The Blockers from the two teams make up the Pack. The Pack is the largest group of Blockers from both teams that are skating together. If there are two groups of skaters with the same number of Blockers from each team that are skating more than 10 feet apart, there isn’t a Pack and the skaters aren’t allowed to do anything. Boring. That’s why the Blockers all skate close together.
At the beginning of each Jam the Blockers from both teams line up behind the Pivot Line. Thirty feet behind the Pivot Line is the Jammer Line. The Jammer from each team lines up behind the Jammer Line.
The Jam starts when an official blows one whistle. Once the whistle blows, the Blockers and Jammers from both teams start skating, and the Jammers try to get through the Pack.
The first time the Jammers go through the Pack they don’t score any points, instead, they are working to achieve the position of “Lead Jammer”. The first Jammer that passes all of the Blockers legally and skates out of the Pack is the Lead Jammer.
The Lead Jammer is the only skater on the track that can call off (end) the Jam. The Lead Jammer calls off the Jam by tapping their hands on their hips. If there is no Lead Jammer OR if the Lead Jammer never calls off the Jam, it will end after two minutes.
After the Jammers’ first trip through the Pack, they race around the track and go through again. And again. These are called “scoring passes”. When the Jammer goes through the Pack on a scoring pass they score one point for each opposing Blocker that they pass legally.
The team with the most points at the end of the game wins.

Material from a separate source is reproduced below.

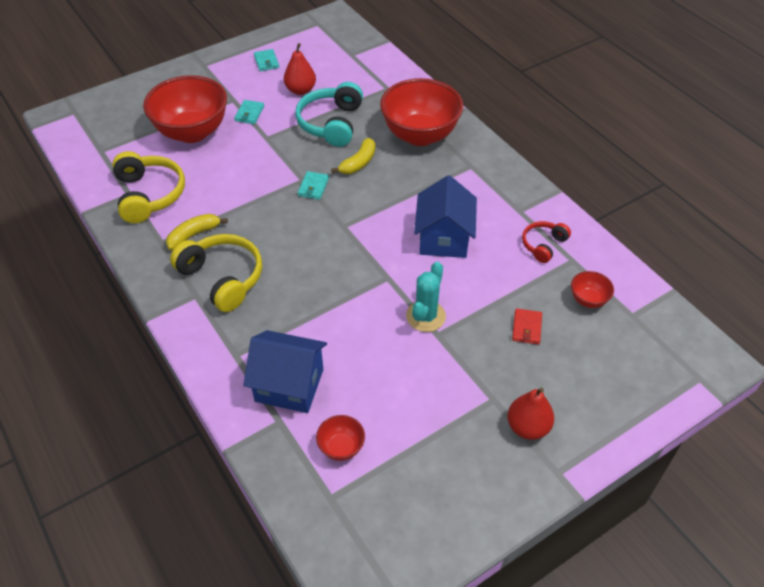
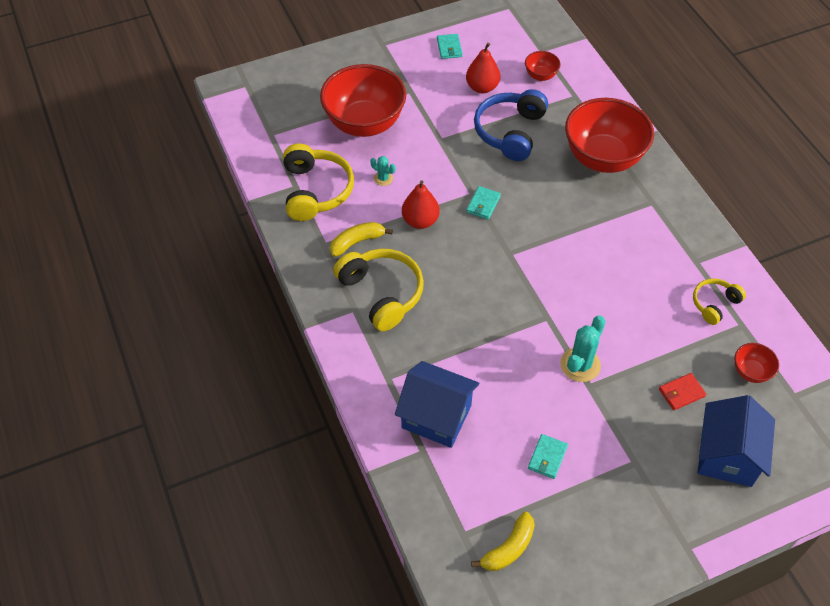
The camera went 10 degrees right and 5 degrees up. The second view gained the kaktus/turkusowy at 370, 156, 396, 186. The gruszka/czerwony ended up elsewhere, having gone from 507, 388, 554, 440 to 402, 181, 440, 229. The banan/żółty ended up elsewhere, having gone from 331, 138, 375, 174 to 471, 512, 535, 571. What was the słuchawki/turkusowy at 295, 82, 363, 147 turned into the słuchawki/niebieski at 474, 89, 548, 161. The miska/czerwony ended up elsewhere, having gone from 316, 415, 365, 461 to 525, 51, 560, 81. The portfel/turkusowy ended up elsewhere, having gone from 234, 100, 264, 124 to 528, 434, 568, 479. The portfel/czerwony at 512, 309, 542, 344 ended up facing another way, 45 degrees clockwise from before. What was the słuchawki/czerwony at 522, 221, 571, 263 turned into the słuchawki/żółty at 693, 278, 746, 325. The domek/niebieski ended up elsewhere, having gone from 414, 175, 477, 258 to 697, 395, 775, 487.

Like most sports, it is illegal to make contact to an opponent’s back, head and knees (and lower). Skaters must also use legal parts of their bodies to block. It is illegal for them to use their head, feet, knees, elbows, hands, and forearms to block. They also can’t block once they are out of bounds. If a skater goes out of bounds, and then comes back in ahead of an opponent they used to be behind, they’ll get a “cutting” penalty.
If a skater does something illegal that has a major effect on the game, they’ll receive a penalty. Skaters will spend thirty seconds in the penalty box if they receive a major penalty. When a skater is in the penalty box their team must skate short.